La rédaction a eu le plaisir d’interviewer Jérôme Friteau, DRH de la CNAV, sur la thématique du sexisme au travail. Il a répondu à cette question : Les sujets propres à l’égalité, la diversité et l’inclusion dérangent-ils les professionnels des ressources humaines ?
Le sexisme au travail : un sujet qui dérange ?
Le dernier rapport HCE (Haut Conseil à l’Égalité) sur le sexisme en France est alarmant. Les discriminations fondées sur le sexe progressent dans toutes les sphères de la société, y compris au travail. Elles ont principalement lieu dans «les sphères perçues comme particulièrement inégalitaires» : la rue et les transports (pour 57%), le foyer (49%), ou le monde du travail (46%). Le baromètre du HCE note par ailleurs un manque de confiance considérable vis-à-vis des institutions et des politiques dans la lutte et la formation contre les violences sexistes.
Les femmes sont toujours aussi nombreuses à vivre des situations de sexisme, ordinaire ou non, au travail. Ainsi, 80 % des femmes ont déjà eu le sentiment d’avoir été victimes d’inégalités de traitement en raison de leur sexe (37 % chez les hommes).
Selon Jérôme Friteau, les sujets liés au sexisme au travail et aux discriminations représentent effectivement des sujets sensibles pour les professionnels des RH. Notamment sur le réseau social professionnel LinkedIn.
Découvrez dans notre article sur le sujet : les 15 RH à suivre sur LinkedIn.
Mes pairs, les RH, sont peut-être fébriles à l’idée d’aborder ce sujet parce qu’il peut faire émerger de nombreuses problématiques au sein de nos organisations. Quand on soulève le couvercle, on ne sait pas ce qu’on va y trouver. C’est la même logique qu’avec le phénomène #MeToo finalement. Je pense que les RH ont peur de ce #MeToo, qui libère la parole et peut ouvrir la boîte de Pandore. Les mettant en porte-à-faux. Cela ne signifie pas qu’ils n’agissent pas. Mais ils ne sont peut-être pas toujours à l’aise pour commenter un post sur LinkedIn ou prendre la parole en personne à ce sujet.
Le DRH de la CNAV précise que c’est d’autant plus vrai sachant que les phénomènes sexistes touchent assez souvent des personnes qui ont un peu de pouvoir dans l’entreprise. Cela peut concerner des managers, ou même des cadres dirigeants. Ce sont donc des sujets sur lesquels le RH doit se sentir fort et surtout soutenu par la Direction Générale pour les aborder.
“ Si certains tabous existent dans leur propre entreprise, en s’exprimant, les professionnels des RH prennent des risques. Des salariés pourraient leur dire : “c’est bien joli de liker ou de commenter des posts à ce sujet, mais tu ferais bien de faire le ménage en interne “ affirme t-il.
Tolérance zéro face au sexisme au travail
Depuis un an, Jérôme Friteau observe une sorte de “phénomène de décompensation post crise sanitaire”, avec des comportements et des agissements déviants plus nombreux qu’auparavant. Il affirme avoir notamment traité des situations individuelles du sexisme au travail en nombre plus important que ces cinq dernières années. “Et j’en ai même fait un point d’actualité en CSE devant les partenaires sociaux”, précise t-il.

#### [Données enregistrées]
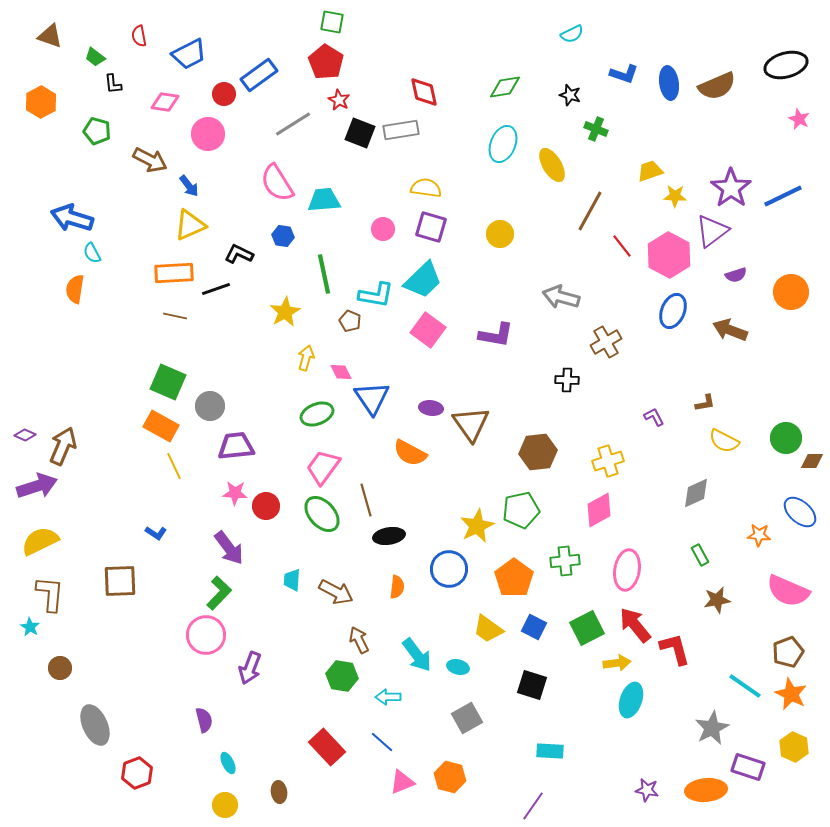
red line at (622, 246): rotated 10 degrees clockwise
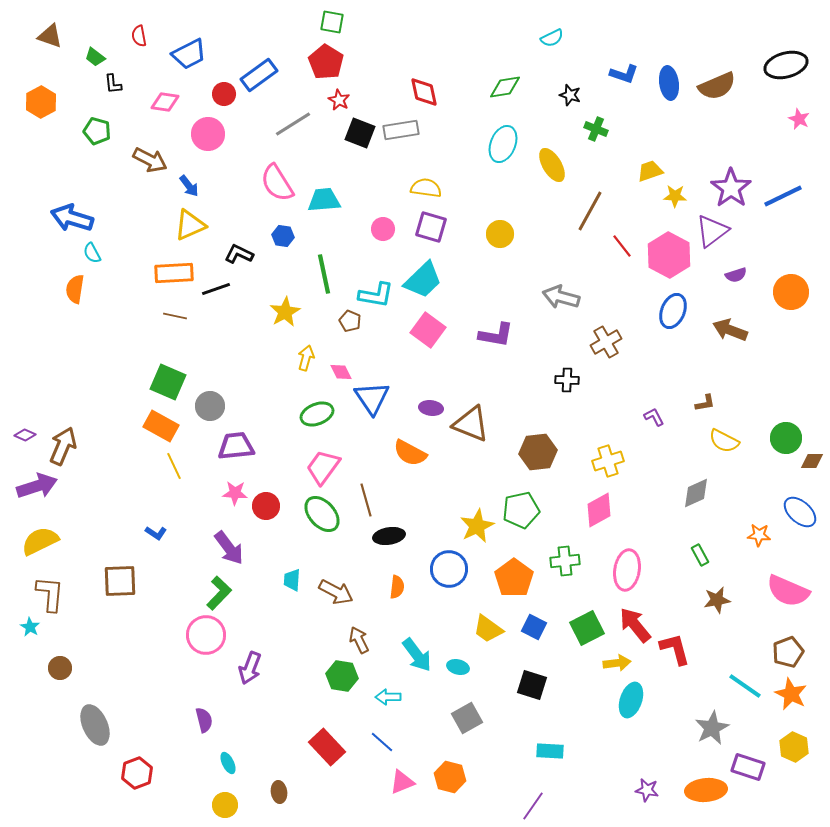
cyan semicircle at (572, 34): moved 20 px left, 4 px down
brown triangle at (471, 424): rotated 33 degrees counterclockwise
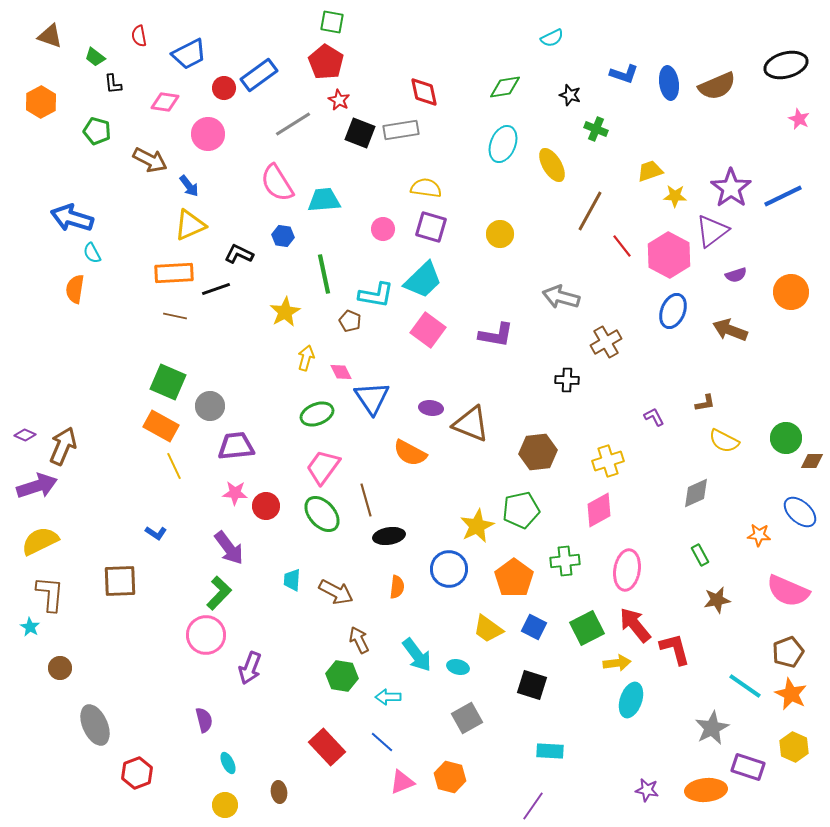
red circle at (224, 94): moved 6 px up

#### [Objectif]
Prolongez l'article sur le sexisme au travail à la suite de sa dernière phrase. Les lignes ci-dessus n'interviennent pas dans cet exercice.

#### [Corrigé]
Alors, le télétravail favorise-t-il les comportements sexistes ? Certaines personnes adopteraient des comportements déviants car l’éloignement serait propice à créer une forme d’impunité.
Jérôme Friteau estime que dans les comportements sexistes, il n’y a pas toujours une forme d’intention de nuire ou de perversité. Par contre, il témoigne souvent d’une perte de repères absolue chez l’auteur d’agissements sexistes. Il explique que récemment, il a dû effectuer un certain nombre de licenciements pour faute, dont plusieurs avec des accusations de harcèlemement et un avec la qualification de harcèlement sexuel. Les salariés concernés, notamment lorsqu’ils sont cadres, avec une franchise parfois manifeste, ne comprennent véritablement pas ce qui leur arrive.
Nous affichons une tolérance zéro face à ces comportements sexistes, dès lors qu’ils sont portés à notre connaissance et documentés. Les collaborateurs doivent être au courant de la politique de l’employeur. Si notre posture face à ces comportements inacceptables n’est pas exemplaire, forcément, ce phénomène risque de s’amplifier. Lorsqu’on a suffisamment d’éléments et qu’on arrive à sanctionner un harceleur et à qualifier les faits, un immense soulagement est perceptible chez les personnes qui ont pu en être victimes.
« Ce sentiment génère une mécanique de reconnaissance professionnelle très puissante ”, précise t-il. De la part de la victime mais aussi des autres membres de l’équipe ou des managers ayant pu être témoins de tels comportements.
La nécessité d’adapter sa politique de recrutement
Par ailleurs, selon lui, certaines entreprises appliquent des stratégies de recrutement qui vont totalement à l’encontre d’une politique en faveur de l’inclusion et de la diversité. Selon lui, les sujets liés au sexisme au travail s’expriment aussi sur la question des diplômes et des formations initiales requises.
“ Certaines grandes entreprises, notamment dans le conseil, affichent qu’elles recrutent exclusivement dans certaines écoles. Même si ces écoles peuvent s’investir elles-mêmes sur des programmes de rééquilibrage en faveur des femmes, par exemple, on ne peut pas appeler ça de la diversité pour l’entreprise qui recrute sur un ou deux diplômes ” estime Jérôme Friteau. « Je me demande même comment le modèle économique d’un grand cabinet de conseil peut être viable avec des profils monolithiques sur une même mission. Les clients de ces structures peuvent avoir l’impression d’avoir des clones en face d’eux, qui réfléchissent tous avec le même prisme, quelle que soit la nature de la problématique professionnelle rencontrée ou le projet à conduire, qui emporte systématiquement de multiples dimensions.” affirme t-il.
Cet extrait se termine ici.